Veamos un tercer síntoma del cansancio: aquella ambición que inflamaba el pecho del gran pensador cuando era joven y que entonces no encontraba medio de satisfacerse, envejece igualmente. Como quien ya no tiene nada que perder, se apodera de los medios de satisfacción más próximos y burdos, es decir, de los que son propios de los caracteres activos, dominantes, violentos y conquistadores. Entonces prefiere fundar instituciones que lleven su nombre a elevar edificios de ideas. ¿Qué son ahora para él las victorias y los honores etéreos en el campo de las demostraciones y de las refutaciones? ¿Qué significa para él una inmortalidad lograda a través de los libros, un júbilo que estremezca el alma del lector? Él sabe muy bien que la institución, en cambio, es un templo de piedra, un templo duradero que hace que su Dios siga existiendo con mayor seguridad que los holocaustos de las almas tiernas y escogidas.

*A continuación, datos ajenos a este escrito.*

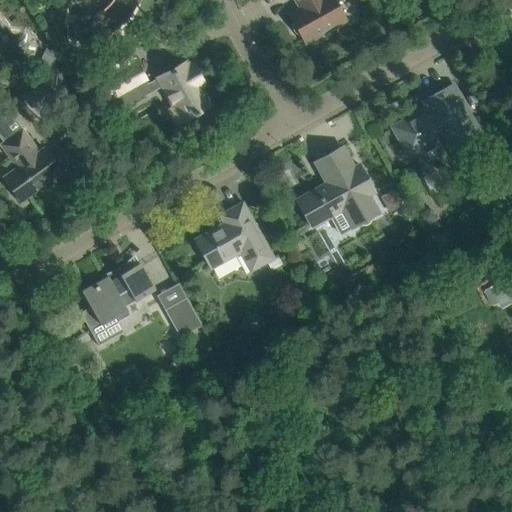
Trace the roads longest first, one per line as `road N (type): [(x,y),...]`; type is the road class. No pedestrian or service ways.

En esa época, puede también encontrar por vez primera ese amor que se dirige más bien a un dios que a un hombre, mientras todo su ser se endulza y se ablanda bajo los rayos de semejante sol, como un fruto en otoño. Así, el gran anciano se vuelve más divino y más bello, aunque es la edad y el cansancio lo que le permiten madurar de este modo, volverse silencioso y descansar en la luminosa adulación de una mujer. Terminó su antiguo y altivo deseo de tener auténticos discípulos —deseo superior incluso a su propio yo—, discípulos que fueran la verdadera prolongación de su pensamiento, es decir, que fueran adversarios. Este deseo tenía su fuente en la fuerza no debilitada, en el orgullo consciente y en el convencimiento de poder llegar a ser él mismo, en un momento dado, el adversario y hasta el enemigo irreconciliable de su propia doctrina. Ahora, por el contrario, necesita partidarios declarados, camaradas sin escrúpulos, tropas auxiliares, heraldos, un cortejo pomposo. Ya no es capaz de soportar el terrible aislamiento en que vive todo espíritu que vuela por delante de los demás; se rodea entonces de objetos de veneración, de comunión, de ternura y de amor; quiere, en fin, gozar de los mismos privilegios que todos los hombres religiosos y celebrar lo que él venera en comunidad; llegará incluso a inventar una religión, para tener su comunión de fieles.